Am Tag der Info-Börse im Februar 2005 übergaben die Schülerinnen Natascha Hückels und Monika Sorban einen Spendenscheck über 1000 Euro an Thomas Trappmann vom Deutschen Roten Kreuz.
Das Engagement der angehenden Fremdsprachenkorrespondentinnen fand in der Presse ein entsprechendes Echo. Im Düsseldorfer Anzeiger konnte man am 23. Februar 2005 folgenden Artikel lesen:
Düsseldorfer Anzeiger am 23. Februar 2005
"Da war mir sofort klar,
ich muss mich jetzt engagieren"
Zwei Absolventinnen der Lore-Lorentz-Schule schieben Hilfe für Tsunami-Opfer an
"Es war uns sofort klar, dass wir helfen wollen und müssen", so Natascha Hückels (21) und Monika Sorban (18) übereinstimmend.
Die junge Mutter und die Thailand-Urlauberin sind geschockt von den schrecklichen Bildern der Flutkatastrophe. Sie initiieren eine Spendenaktion, drucken und verteilen einen Flyer und gehen durch alle Klassen an der Lore-Lorentz-Schule in Eller. Sie opfern jede Pause und bleiben auch nach Unterrichtsschluss für ihre Aktion. Sie motivieren Mitschüler und Lehrer zu dieser Aktion. Die Schulband "No Skills" veranstaltet ein Charity-Konzert.

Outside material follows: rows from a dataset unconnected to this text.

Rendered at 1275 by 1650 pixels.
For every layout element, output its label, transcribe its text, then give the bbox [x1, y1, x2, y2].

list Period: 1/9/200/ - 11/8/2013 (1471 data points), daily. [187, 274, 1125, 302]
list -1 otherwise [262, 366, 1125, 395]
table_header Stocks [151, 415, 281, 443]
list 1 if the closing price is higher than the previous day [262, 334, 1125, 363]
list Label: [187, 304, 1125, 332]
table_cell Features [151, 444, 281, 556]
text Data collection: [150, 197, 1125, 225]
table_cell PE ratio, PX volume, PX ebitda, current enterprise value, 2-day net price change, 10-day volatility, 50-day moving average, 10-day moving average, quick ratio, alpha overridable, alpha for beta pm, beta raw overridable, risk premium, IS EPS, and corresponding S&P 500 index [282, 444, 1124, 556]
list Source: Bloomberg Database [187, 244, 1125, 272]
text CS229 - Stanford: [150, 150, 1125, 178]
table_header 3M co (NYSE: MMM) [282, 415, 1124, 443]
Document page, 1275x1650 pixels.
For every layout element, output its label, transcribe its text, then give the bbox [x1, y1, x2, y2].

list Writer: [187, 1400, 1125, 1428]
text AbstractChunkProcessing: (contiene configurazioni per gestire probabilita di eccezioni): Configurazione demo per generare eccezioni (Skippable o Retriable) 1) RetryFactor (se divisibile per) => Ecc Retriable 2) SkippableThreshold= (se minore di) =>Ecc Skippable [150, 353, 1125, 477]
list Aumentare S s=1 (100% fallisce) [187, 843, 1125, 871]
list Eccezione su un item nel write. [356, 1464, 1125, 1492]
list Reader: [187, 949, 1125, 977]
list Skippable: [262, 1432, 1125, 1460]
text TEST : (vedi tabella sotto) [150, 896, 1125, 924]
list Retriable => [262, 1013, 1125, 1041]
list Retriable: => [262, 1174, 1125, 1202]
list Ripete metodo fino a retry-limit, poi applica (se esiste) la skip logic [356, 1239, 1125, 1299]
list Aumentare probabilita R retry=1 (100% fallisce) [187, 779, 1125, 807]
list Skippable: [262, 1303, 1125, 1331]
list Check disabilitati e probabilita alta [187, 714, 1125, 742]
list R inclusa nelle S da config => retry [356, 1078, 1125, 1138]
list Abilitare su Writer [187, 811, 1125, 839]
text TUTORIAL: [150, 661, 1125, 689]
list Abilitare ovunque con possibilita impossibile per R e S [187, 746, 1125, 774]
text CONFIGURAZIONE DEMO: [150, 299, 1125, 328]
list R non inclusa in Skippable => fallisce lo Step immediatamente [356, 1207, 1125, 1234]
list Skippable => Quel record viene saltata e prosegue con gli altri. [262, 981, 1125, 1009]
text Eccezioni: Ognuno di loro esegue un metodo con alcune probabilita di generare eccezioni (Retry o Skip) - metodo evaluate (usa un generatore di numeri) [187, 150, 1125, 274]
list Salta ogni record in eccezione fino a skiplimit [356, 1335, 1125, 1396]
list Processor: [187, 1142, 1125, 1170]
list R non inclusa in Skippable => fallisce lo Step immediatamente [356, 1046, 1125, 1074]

Was zunächst im Sinne von "Verzichtet doch auf Euer Kleingeld" in dem Flyer angekündigt war, hat nun die Summe von 1000 Euro ergeben. Das Geld soll einer Hilfsorganisation übergeben werden. Die Schülerinnen suchen und finden Thomas Jeschkowski vom DRK. Er kann das Geld gut für die Hilfebei der Trinkwasserversorgung gebrauchen, was auch sofort den Kindern hilft, an die Natascha und Monika immer denken müssen. Ein Jahr vor ihrem Abitur im Bildungsgang der Fremdsprachenkorrespondenten hoffen
sie, dass auch andere Schulen und Institutionen von der Aktion animiert werden.
Natascha Hückels: "Als junge Mutter eines anderthalb jährigen Sohnes haben mich die schrecklichen Bilder der Flutkatastrophe in Süd-Ost-Asien sehr stark getroffen. Ich mochte unbedingt diesen Kindern helfen, da sie ihre Eltern, ihr Zuhause and ihre Zukunft verloren haben. Jedes Kind auf der Welt sollte das Recht haben, so gut leben zu können wie mein Kind. Da war mir sofort klar, ich muss mich jetzt engagieren."
Monika Sorban: "Als ich am 2. Weihnachtstag die schrecklichen Bilder der Katastrophe sah, traute ich meinen Augen kaum. Das Gebiet, in dem ich noch vor einem halben Jahr, im Sommer 2004, einen wunderschönen Urlaub verbrachte und die fremde Kultur und die aufgeschlossenen Menschen kennen lernte, soll in großen Teilen völlig zerstört sein? Da ich die Welt auf der anderen Seite der Erde erlebt habe, berührt mich das Schicksal dieser Länder umso mehr. Bei der nächsten Begegnung mit meiner Freundin Natascha wussten wir schnell, dass wir etwas tun wollten."